==== DATA LISTING ====

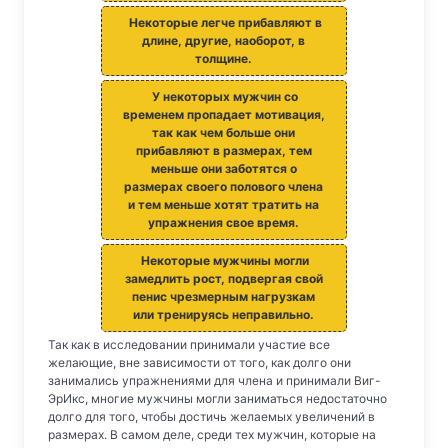
Некоторые легче прибавляют в
длине, другие, наоборот, в
толщине.
У некоторых мужчин со
временем пропадает мотивация,
так как чем больше они
прибавляют в размерах, тем
меньше они заботятся о
размерах своего полового члена
и тем меньше хотят тратить на
упражнения свое время.
Некоторые мужчины могли
замедлить рост, подвергая свой
пенис чрезмерным нагрузкам
или тренируясь неправильно.
Так как в исследовании принимали участие все
желающие, вне зависимости от того, как долго они
занимались упражнениями для члена и принимали Виг-
ЭрИкс, многие мужчины могли заниматься недостаточно
долго для того, чтобы достичь желаемых увеличений в
размерах. В самом деле, среди тех мужчин, которые на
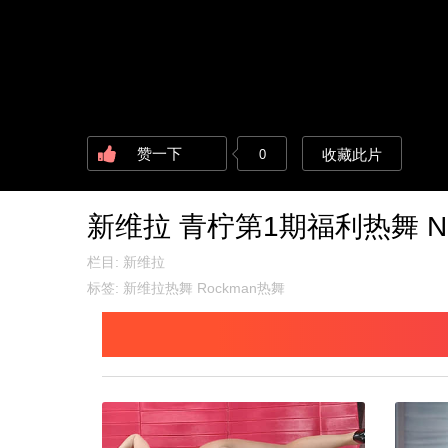
赞一下
收藏此片
0
新维拉 青柠第1期福利热舞 No
栏目:
新维拉
标签:
新维拉热舞
Rockman热舞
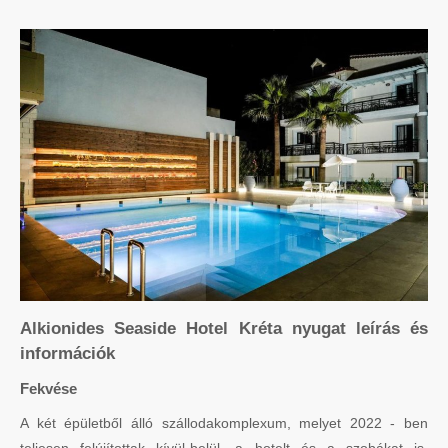
Alkionides Seaside Hotel Kréta nyugat leírás és
információk
Fekvése
A két épületből álló szállodakomplexum, melyet 2022 - ben
teljesen felújítottak kívül-belül, a hotelt és a szobákat is,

====

**WHAT TO PRODUCE:** Using the data above, reproduce exactly the lines from the line that contains "или тренируясь неправильно." through the line that contains "долго для того, чтобы", including both.

**SOLVED EXERCISE:**
или тренируясь неправильно.
Так как в исследовании принимали участие все
желающие, вне зависимости от того, как долго они
занимались упражнениями для члена и принимали Виг-
ЭрИкс, многие мужчины могли заниматься недостаточно
долго для того, чтобы достичь желаемых увеличений в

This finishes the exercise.